### Travail à faire:
1 > Dans l'entretien sur la collaboration avec le producteur Garth Richardson, avec qui le groupe avait-il travaillé pour ses trois premiers disques ?
2 > Poursuivez l'entretien sur la collaboration avec le producteur Garth Richardson à partir de sa dernière phrase.

### Extrait choisi:
Il faut beaucoup de temps et de pratique pour avoir une telle confiance en un producteur, pour que les différentes parties apprennent à se connaître.

Pour la troisième fois de rang, vous avez travaillé avec le producteur Garth Richardson. Comment fonctionne cette collaboration avec lui ?

Simon : Nous avons une grande confiance en lui. Il faut beaucoup de temps et de pratique pour avoir une telle confiance en un producteur, pour que les différentes parties apprennent à se connaître, alors il était logique pour nous de poursuivre ce partenariat pour Opposites. Il comprend nos aspirations, comment nous voulons faire sonner nos chansons et les instruments. C'est aussi une habitude que nous avons prise dans notre fonctionnement : nous avions travaillé avec Chris Sheldon pour nos trois premiers disques, puis avec Garth pour les trois suivants. Au jour d'aujourd'hui, nous avons la même impression qu'à l'issue de l'enregistrement d'Infinity Land : cette relation qui aura duré le temps de trois albums arrive à son terme. Il nous faudra pour le prochain disque trouver un nouveau producteur pour nous accompagner. Pour en revenir à Opposites, nous avons tiré de le meilleur de ses qualités, nous n'aurions pas obtenu un meilleur résultat sans lui. Cet enregistrement été aussi un challenge dans le sens où Garth, tout comme nous, n'avait jamais été amené à travailler sur un double album, mais nos expériences passées communes nous ont aidés. Comme je le disais, nous partirons dans une nouvelle direction avec une autre personne pour le prochain album, nous n'avons pas envie de nous répéter encore et encore.

### Données enregistrées:
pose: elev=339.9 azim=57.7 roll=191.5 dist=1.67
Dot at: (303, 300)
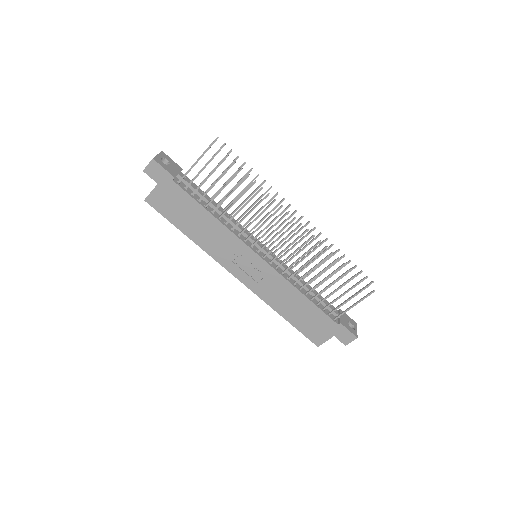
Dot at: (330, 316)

### Réponses par tâche:
1 > Avec Chris Sheldon.

2 >
Vous vous êtes rendus aux Etats-Unis, à Los Angeles, pour enregistrer l'album. Le lieu et son environnement vous ont-ils influencés d'une quelconque manière ?

Simon : Nous avions déjà écrit les chansons chez nous en Écosse avant de partir pour l'enregistrement, elles n'ont donc pas été impactées de ce point de vue. Toutefois, le fait de vivre en Californie durant la période de l'enregistrement a fait évoluer nos mentalités à chacun. Nous nous imposons toujours une pression très importante lorsque nous enregistrons un disque, alors le fait d'évoluer à Santa Monica, avec les plages aux alentours, nous permettait de faire de véritables pauses pour nous vider l'esprit. Dans le studio, nous étions pleinement impliqués dans notre travail, alors nous avons beaucoup apprécié cette possibilité de prendre l'air et penser à autre chose. Lorsque nous devions travailler, qui plus est dans un studio où des artistes aussi prestigieux que The Rolling Stones et Dr Dre avaient évolué de par le passé, nous cherchions à être à la hauteur du lieu.
James : Le fait d'avoir enregistré Opposites aux États-Unis a aussi facilité l'évolution de notre son que nous avons évoquée tout à l'heure. En Écosse, proches de nos familles et de nos amis, nous n'aurions sans doute jamais osé évoquer l'idée d'enregistrer une chanson avec un groupe de Mariachis ! Dans un cadre si différent, toutes les fantaisies étaient possibles sans que cela ne semble bizarre à quiconque.

Il nous a fallu tellement de temps pour aller de salles de plus en plus grandes, année après année, que ce que nous vivons aujourd'hui est phénoménal.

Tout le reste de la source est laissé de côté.